Activists Propose New Disability Access Symbol

Accessible Icon Project // Public Domain
Accessible Icon Project // Public Domain / Accessible Icon Project // Public Domain

When’s the last time you looked—really looked—at a street sign? Icons and symbols are all around us, so familiar that we barely even notice them. But whether or not we think about it, those symbols are messages. And activists say one of those messages, the disability access sign, is overdue for an update.

Take a look at the current International Symbol of Access, which depicts a person sitting in a wheelchair. Not moving, not acting, just sitting. This message (which could be read as: disabled person = passive object + wheelchair) is both problematic and outdated, according to activists from the Accessible Icon Project.

Sara Hendren and Brian Glenney created an alternative symbol depicting a person in motion in a wheelchair. At first, they disseminated the image through a sort of guerilla art activism, slapping new icon decals over the old symbol on public signs around Boston.

“We wanted this icon-action to be the occasion for asking questions about disability and the built environment, in the largest sense,” Hendren writes on the project’s website. “Who has access—physically, yes, but moreover, to education, to meaningful citizenship, to political rights? Framing this work as a street art campaign allowed it to live as a question, rather than a resolved proposition.”

Before long, the campaign had drawn media attention, and Hendren and Glenney realized their project could make big changes if they went mainstream. They teamed up with a graphic designer to make a new icon that met international guidelines.
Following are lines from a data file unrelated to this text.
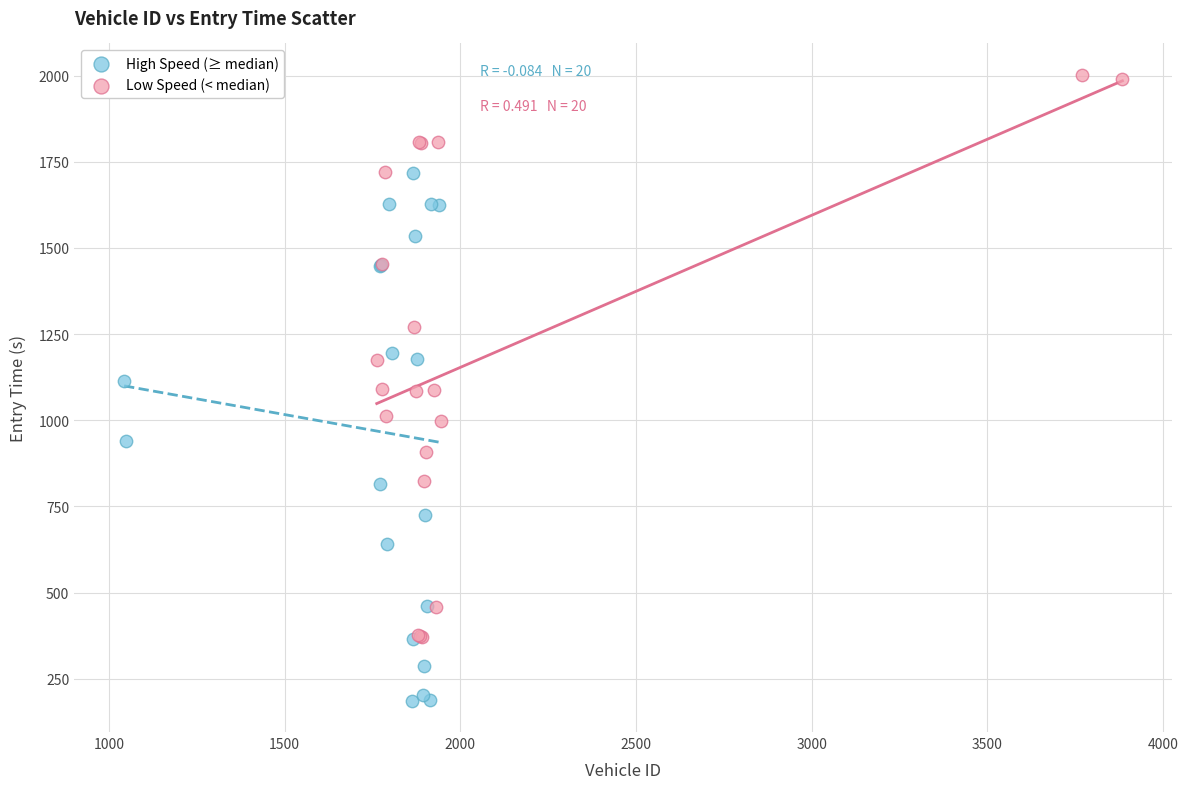

Which series reaches the minimum Y coordinate?

High Speed (≥ median)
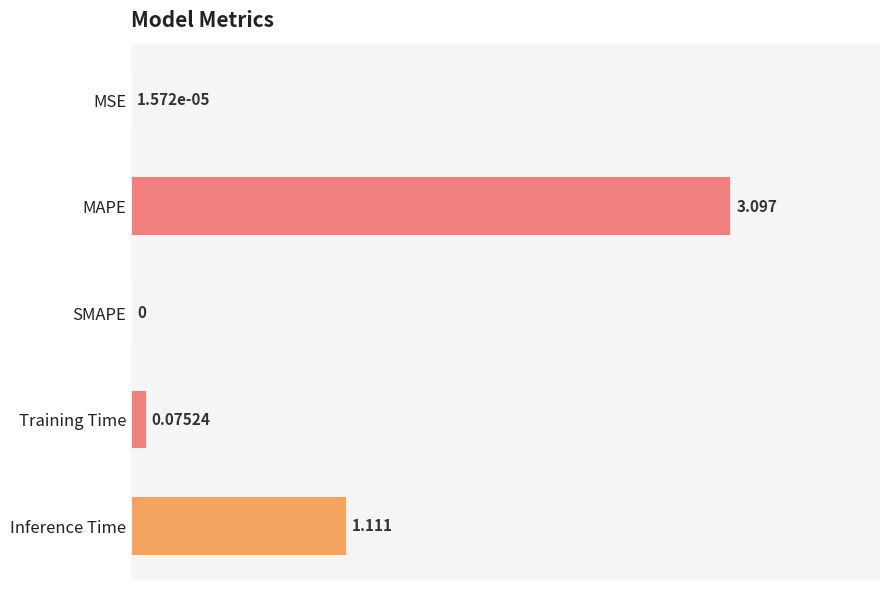

What is the sum of all values?

4.3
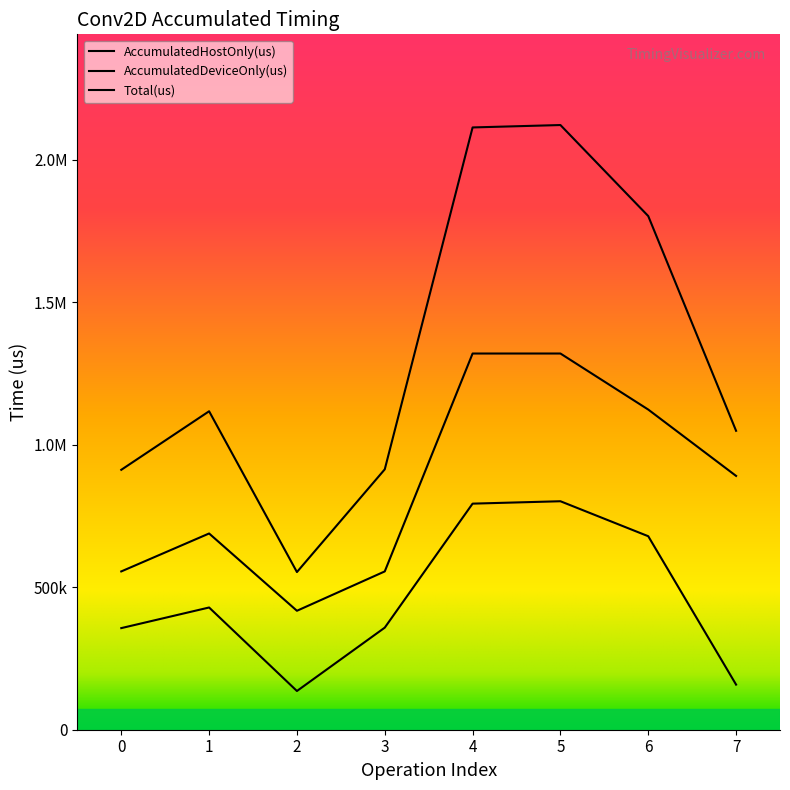

What is the spread (max minus min) of values at 6?

1123186.7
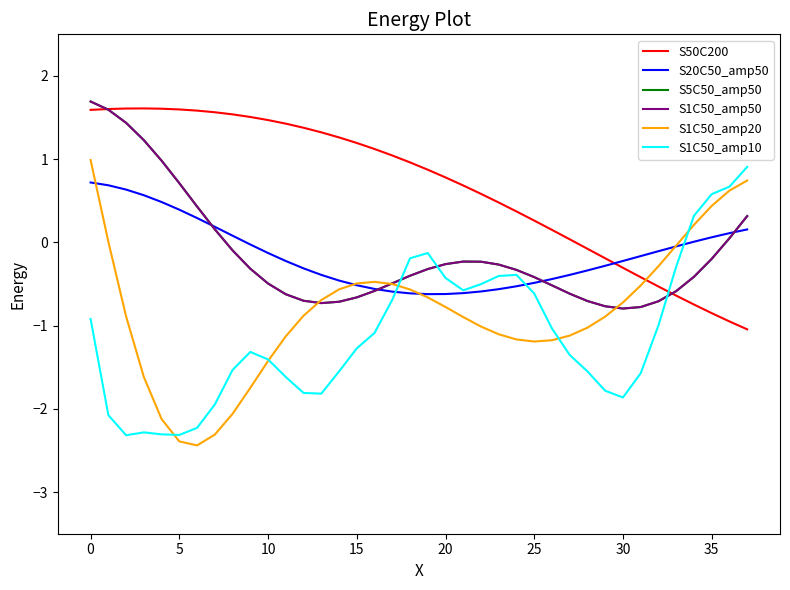

Does the chart display data point markers on the line(s)?

No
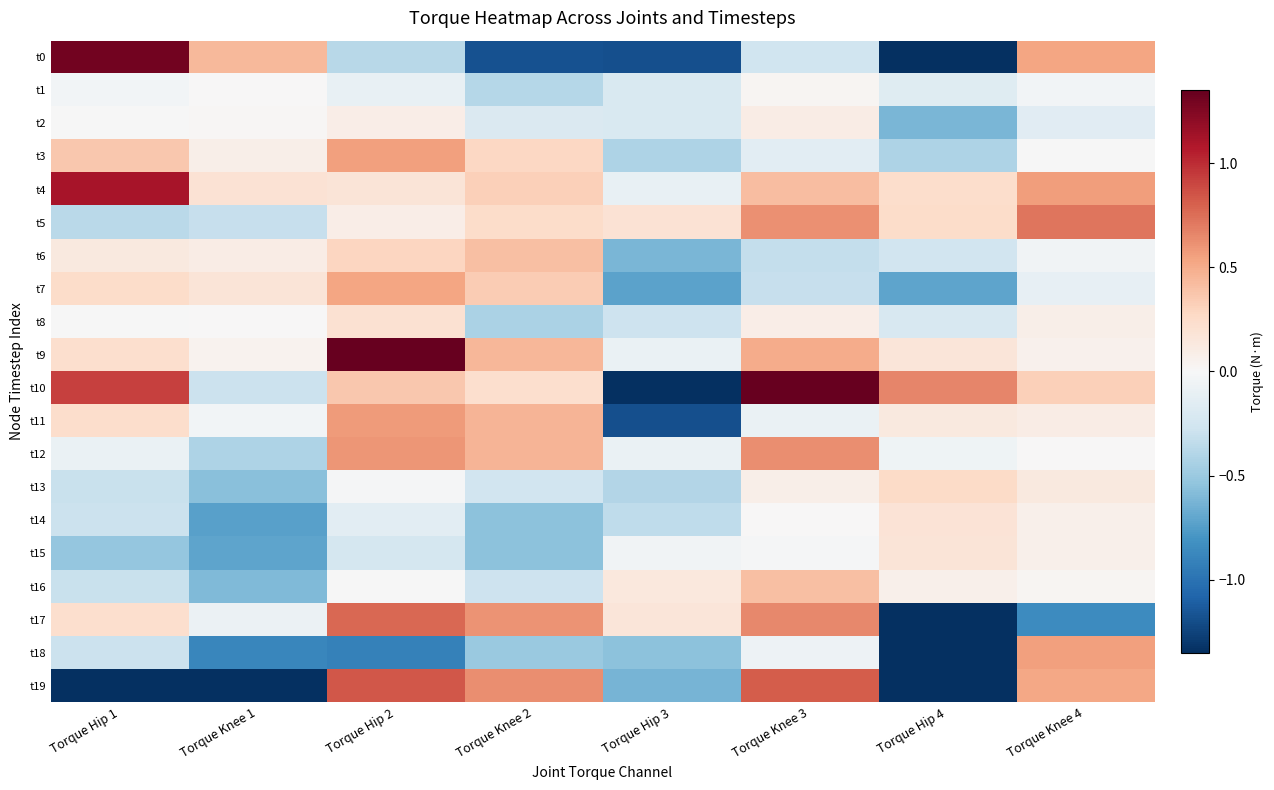

Between Torque Hip 4 and Torque Hip 3, which is larger?

Torque Hip 3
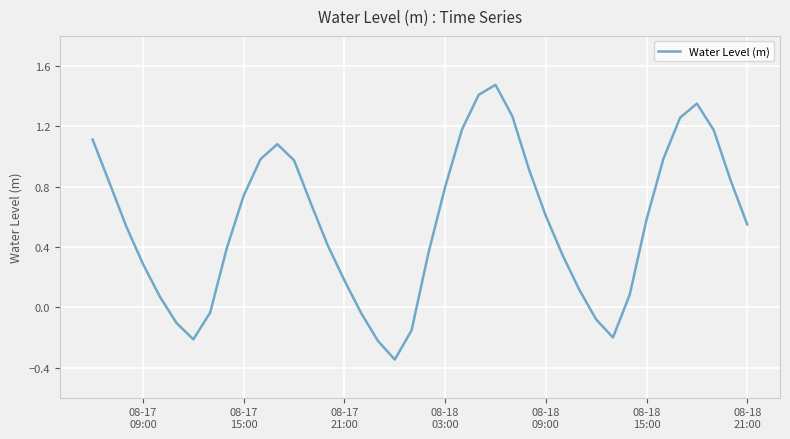

How many values are above zero?

31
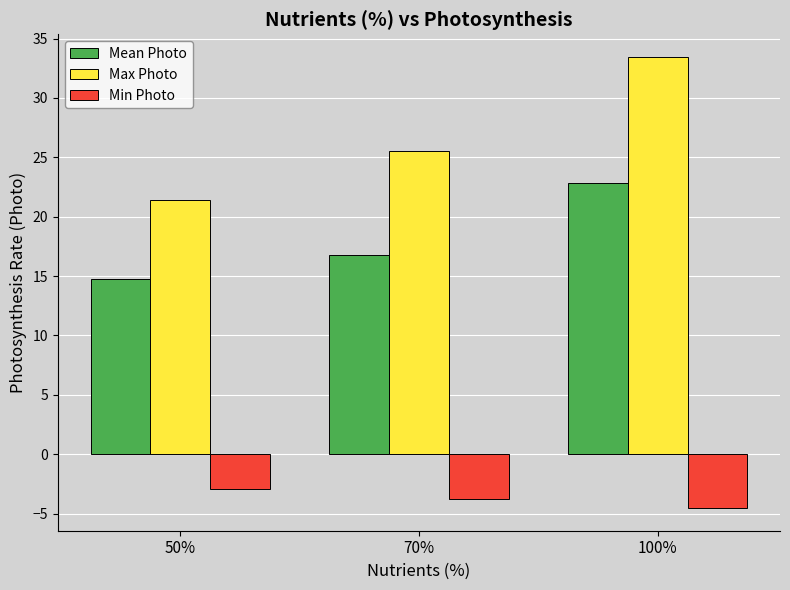

What is the value of the Max Photo bar at the 1st from the left?

21.4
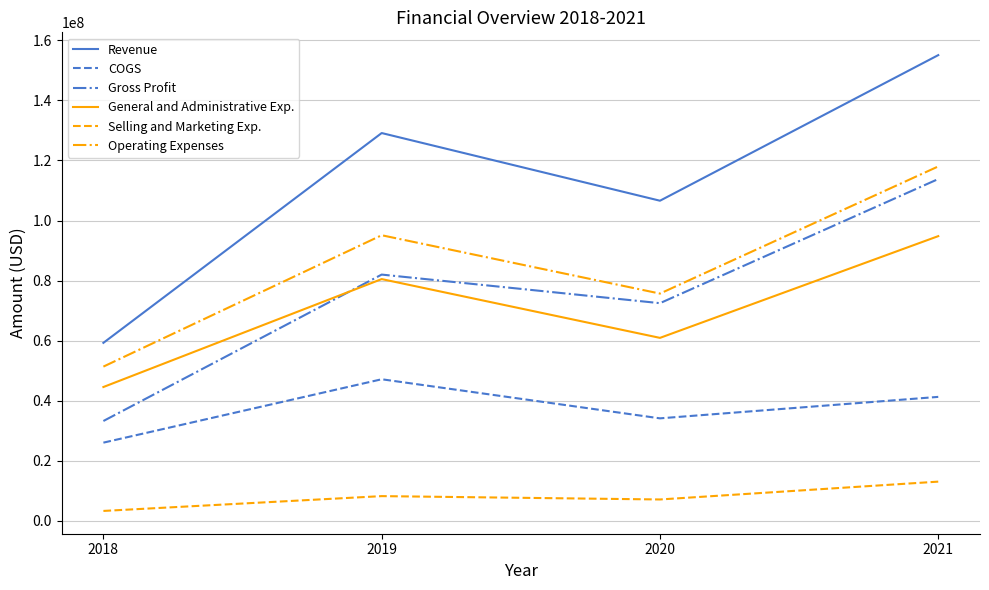

Reading left to right, what are all the values shown in this chart?

Revenue: 2018=59264000	2019=129130000	2020=106592000	2021=155079000
COGS: 2018=26028000	2019=47135000	2020=34119000	2021=41266000
Gross Profit: 2018=33236000	2019=81995000	2020=72473000	2021=113813000
General and Administrative Exp.: 2018=44551000	2019=80495000	2020=60917000	2021=94798000
Selling and Marketing Exp.: 2018=3285000	2019=8217000	2020=7101000	2021=13044000
Operating Expenses: 2018=51349000	2019=95098000	2020=75669000	2021=118014000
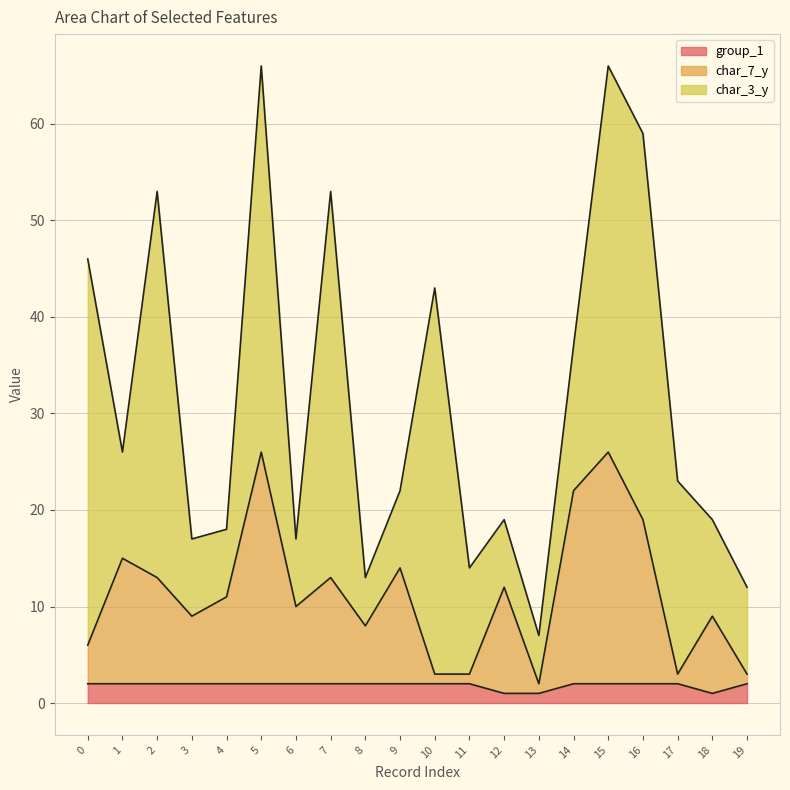

The value of group_1 at 0 is 2. True or false?

True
From its grassroots beginnings, the new dynamic icon has become a real contender to replace the old symbol. New York legislators have already adopted the person-in-motion icon, and Connecticut may be next. A bill introduced by Governor Dan Molloy suggests discarding the old symbol and instead marking public signs with “ … a dynamic character leaning forward with a sense of movement.” 

It’s worth noting that the symbol has some limitations. Not all people with disabilities use wheelchairs; in fact, most don’t. Many disabilities are invisible, which can lead to extremely unpleasant misunderstandings in parking lots. But designers are making inroads there, too: this past summer, Washington, D.C.’s public transit unveiled awesome signs encouraging awareness of invisible disabilities.

Together, this new generation of signs and symbols are moving us towards a more conscientious future.